Hardware project source files:

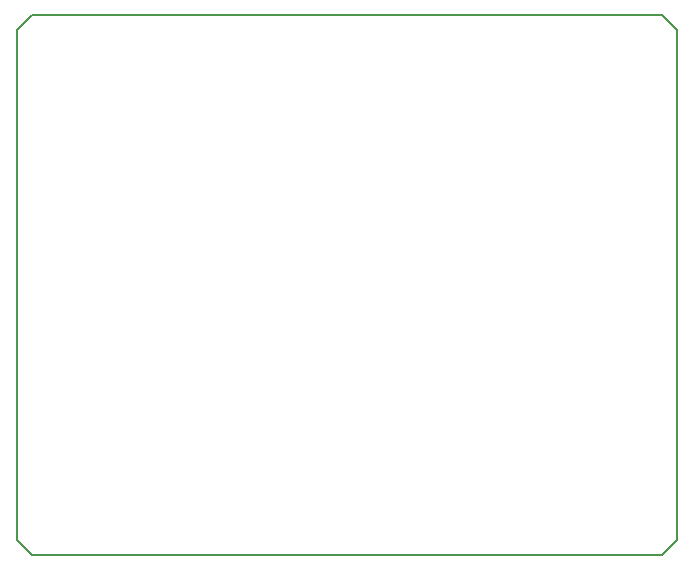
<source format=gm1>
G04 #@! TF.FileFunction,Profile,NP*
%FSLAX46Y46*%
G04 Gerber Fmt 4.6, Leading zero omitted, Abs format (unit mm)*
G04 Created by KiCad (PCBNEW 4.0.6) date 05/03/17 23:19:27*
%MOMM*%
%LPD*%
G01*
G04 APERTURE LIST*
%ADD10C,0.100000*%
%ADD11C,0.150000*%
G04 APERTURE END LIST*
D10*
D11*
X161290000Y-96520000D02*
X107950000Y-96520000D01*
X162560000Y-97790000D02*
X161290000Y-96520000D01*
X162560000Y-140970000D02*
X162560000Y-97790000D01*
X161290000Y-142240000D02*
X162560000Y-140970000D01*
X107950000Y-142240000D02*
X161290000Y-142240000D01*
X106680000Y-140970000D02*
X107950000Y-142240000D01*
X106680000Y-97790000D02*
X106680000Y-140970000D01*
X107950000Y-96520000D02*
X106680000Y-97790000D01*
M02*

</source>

• **TASK INSTRUCTIONS**
Transcribe each record exactly as it stands, setting aside any pictures.

• **ANSWER BELOW**
<source format=gm1>
G04 #@! TF.FileFunction,Profile,NP*
%FSLAX46Y46*%
G04 Gerber Fmt 4.6, Leading zero omitted, Abs format (unit mm)*
G04 Created by KiCad (PCBNEW 4.0.6) date 05/03/17 23:19:27*
%MOMM*%
%LPD*%
G01*
G04 APERTURE LIST*
%ADD10C,0.100000*%
%ADD11C,0.150000*%
G04 APERTURE END LIST*
D10*
D11*
X161290000Y-96520000D02*
X107950000Y-96520000D01*
X162560000Y-97790000D02*
X161290000Y-96520000D01*
X162560000Y-140970000D02*
X162560000Y-97790000D01*
X161290000Y-142240000D02*
X162560000Y-140970000D01*
X107950000Y-142240000D02*
X161290000Y-142240000D01*
X106680000Y-140970000D02*
X107950000Y-142240000D01*
X106680000Y-97790000D02*
X106680000Y-140970000D01*
X107950000Y-96520000D02*
X106680000Y-97790000D01*
M02*

</source>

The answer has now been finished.